No one who works outside a search engine is qualified to be telling people what the search engines are really doing. I mean no one. Not Michael Martinez. Not Danny Sullivan. Not Shari Thurow. Not Dan Thies. Not Eddie Lopez the Houston Salsa dance instructor (who, so far as I know, has no interest in this field).

I think Rand Fishkin is a creative genius and he'll probably dominate this industry in about 10 years if he doesn't derail himself in some catastrophic way. But Rand goes off the deep end sometimes, and like the rest of us he's shooting in the dark.

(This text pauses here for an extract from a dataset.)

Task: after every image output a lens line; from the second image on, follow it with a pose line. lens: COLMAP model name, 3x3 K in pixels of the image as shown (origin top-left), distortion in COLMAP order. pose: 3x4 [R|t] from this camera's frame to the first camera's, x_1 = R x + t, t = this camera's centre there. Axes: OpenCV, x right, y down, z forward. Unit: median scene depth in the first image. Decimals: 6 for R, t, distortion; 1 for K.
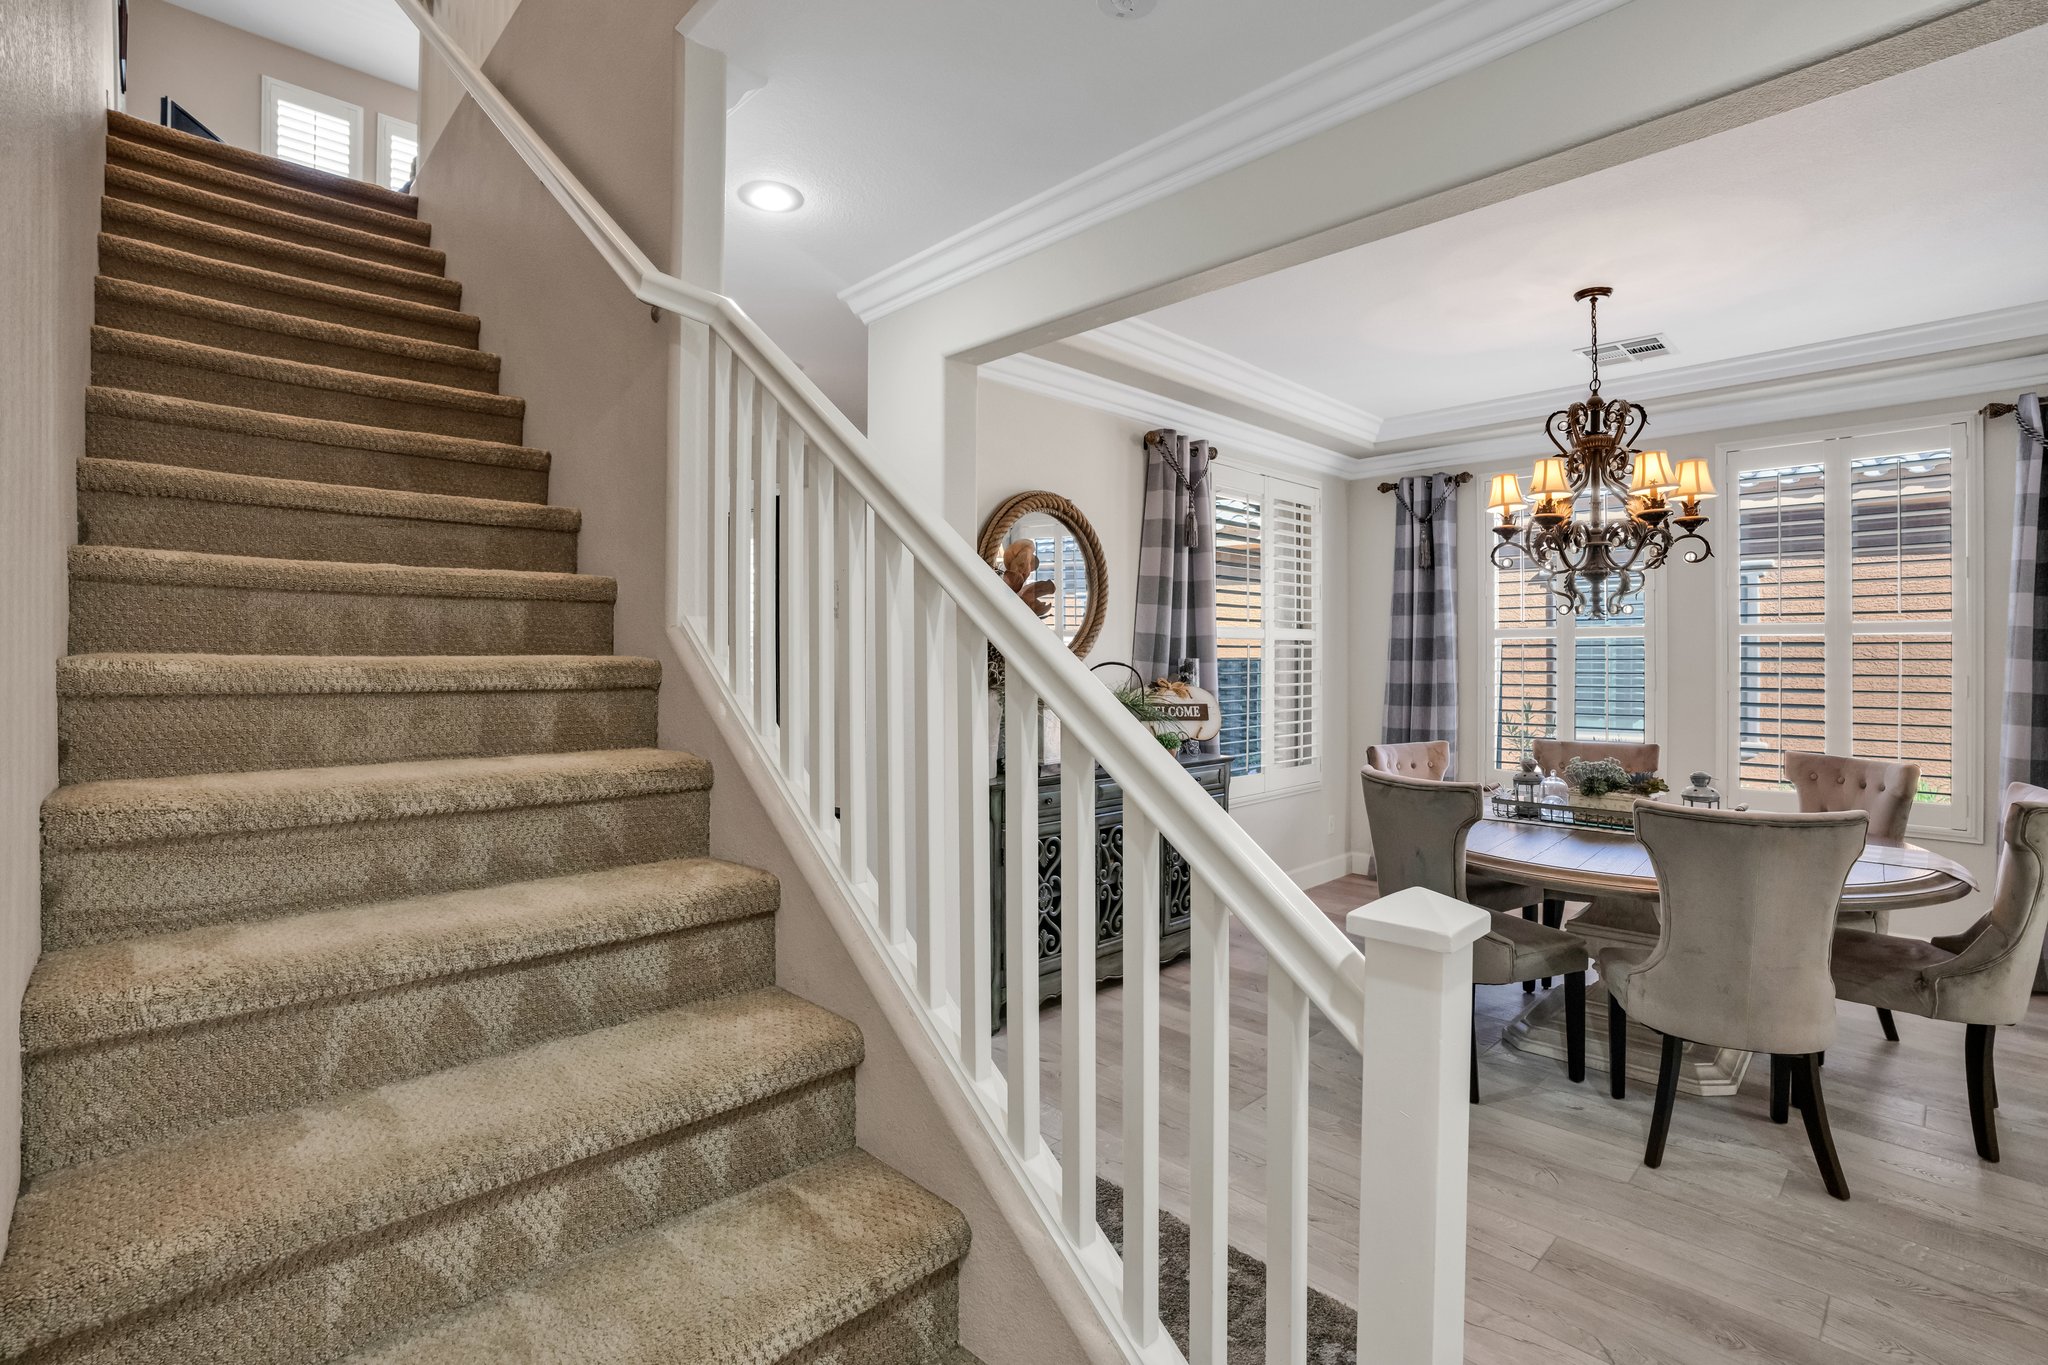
lens RADIAL K [[965.9, 0, 1029.1], [0, 965.9, 698.5], [0, 0, 1]] dist [-0.053653, 0.028598]
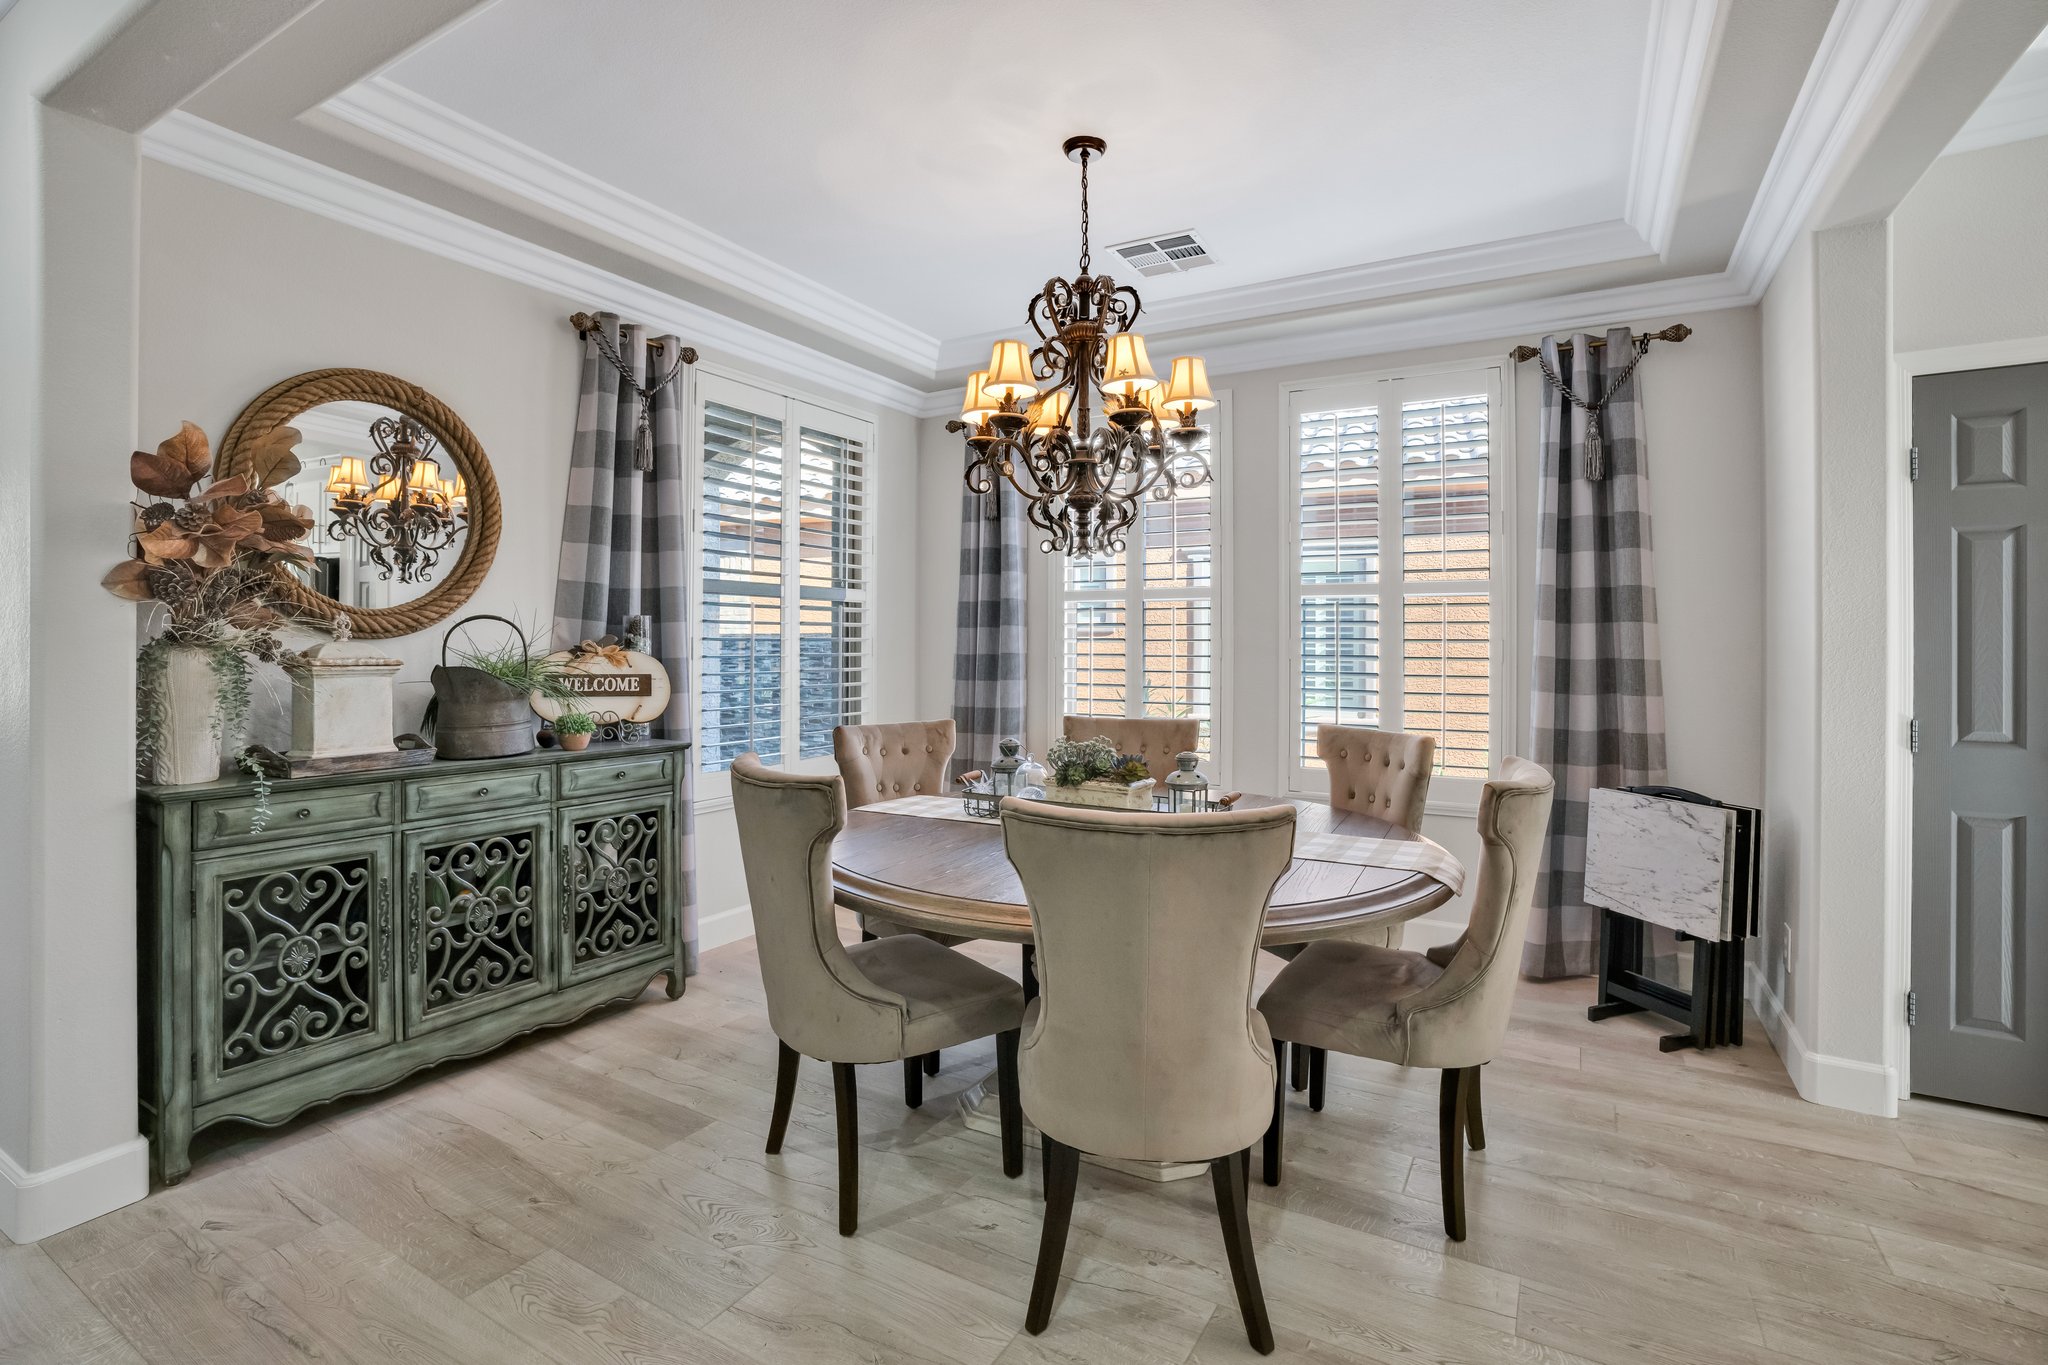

So every time a search engine representative makes a definitive statement about how search engines work, I sit up and take notice. I have to, because inevitably I'll find myself involved in an online discussion where some offended SEO who doesn't appreciate what I have to say will insist, "Prove that. Show us where X said Q-Z-Y."

Offended people often attempt to be clever by demanding that you produce specific language. You cannot be right about anything if you cannot back up what you say with unanticipated words, in their illogical thinking. That's taking an emotional approach to disagreements. Frankly, I couldn't care less what people think of me personally. If they are going to promote themselves as involved and active in a community that engages with all levels of the business world, I'm going to hold them to some very high standards of performance. Those are the same standards of performance that the business community has held me to through three decades of technical service.

So the point of this blog is that you don't need to agree with anything I say about the search engines and what they may be doing. What you do need to do is let go of your ego, stop insisting you have a point when all you're doing is blowing smoke, and pay attention when the search engine reps speak. They have all the financial incentive in the marketplace to help us place good content in their results. Lying to the SEO community and misleading the SEO community are not successful strategies.

I am sure the search engines retain strong reservations about the SEO industry in general because it's so closely tied to search engine spamming. That close correlation will never go away, since spammers inevitably take whatever works well and beat it to death.

Nonetheless, when a Googler speaks, I listen. The SEO community would do well to listen more to the Googlers, Yahoo!s, MSNers, and Askers than to their whiny friends who demand proof after proof and then pretend it doesn't exist after you link to it a dozen times.

If SEOs want to consider themselves to be professional, they had better earn the recognition by acting professional. So far, a lot of them have failed to make the grade in my book.

How they treat the technical revelations from search engine reps like Matt Cutts, Adam Lasnik, and their peers both at Google and other search engines will go a long way toward revealing just how much SEOs really know about what they are doing. The usual pattern is: applaud these guys when they speak (or post something), and then go back to repeating the same debunked crap almost immediately.

Those who don't learn from the search engines are doomed to be the targets of my endless rantings against idiot SEOs. And this is why I think Google, Ask, MSN, and Yahoo! should all give serious consideration to certifying search professionals. They are the only organizations really in a position to know who is right and who is wrong, and what the acceptable standards of performance should be.